──────── PROVIDED DATA ────────
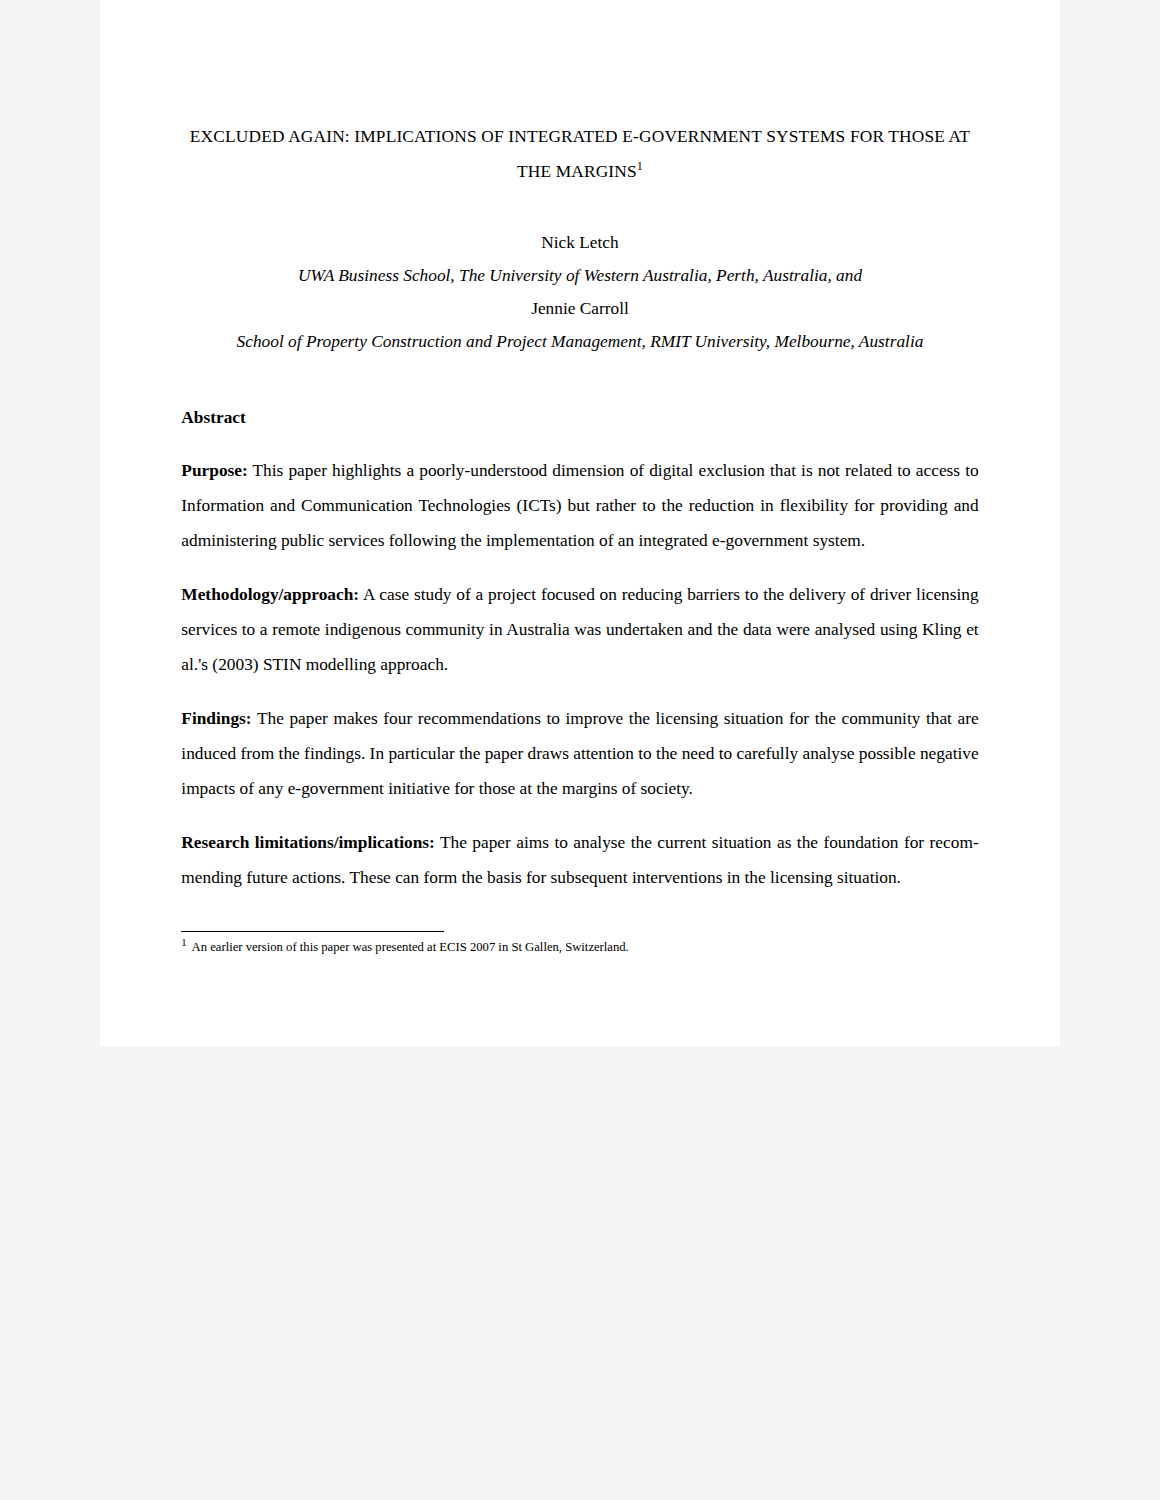Excluded Again: Implications of Integrated E-Government Systems for Those at the Margins1
Nick Letch UWA Business School, The University of Western Australia, Perth, Australia, and Jennie Carroll School of Property Construction and Project Management, RMIT University, Melbourne, Australia
Abstract
Purpose: This paper highlights a poorly-understood dimension of digital exclusion that is not related to access to Information and Communication Technologies (ICTs) but rather to the reduction in flexibility for providing and administering public services following the implementation of an integrated e-government system.
Methodology/approach: A case study of a project focused on reducing barriers to the delivery of driver licensing services to a remote indigenous community in Australia was undertaken and the data were analysed using Kling et al.'s (2003) STIN modelling approach.
Findings: The paper makes four recommendations to improve the licensing situation for the community that are induced from the findings. In particular the paper draws attention to the need to carefully analyse possible negative impacts of any e-government initiative for those at the margins of society.
Research limitations/implications: The paper aims to analyse the current situation as the foundation for recommending future actions. These can form the basis for subsequent interventions in the licensing situation.
1An earlier version of this paper was presented at ECIS 2007 in St Gallen, Switzerland.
────────
Every line of the listing above is to be repeated exactly, with its pictures left out.

▸ TASK RESPONSE:
Excluded Again: Implications of Integrated E-Government Systems for Those at the Margins1
Nick Letch UWA Business School, The University of Western Australia, Perth, Australia, and Jennie Carroll School of Property Construction and Project Management, RMIT University, Melbourne, Australia
Abstract
Purpose: This paper highlights a poorly-understood dimension of digital exclusion that is not related to access to Information and Communication Technologies (ICTs) but rather to the reduction in flexibility for providing and administering public services following the implementation of an integrated e-government system.
Methodology/approach: A case study of a project focused on reducing barriers to the delivery of driver licensing services to a remote indigenous community in Australia was undertaken and the data were analysed using Kling et al.'s (2003) STIN modelling approach.
Findings: The paper makes four recommendations to improve the licensing situation for the community that are induced from the findings. In particular the paper draws attention to the need to carefully analyse possible negative impacts of any e-government initiative for those at the margins of society.
Research limitations/implications: The paper aims to analyse the current situation as the foundation for recommending future actions. These can form the basis for subsequent interventions in the licensing situation.
1An earlier version of this paper was presented at ECIS 2007 in St Gallen, Switzerland.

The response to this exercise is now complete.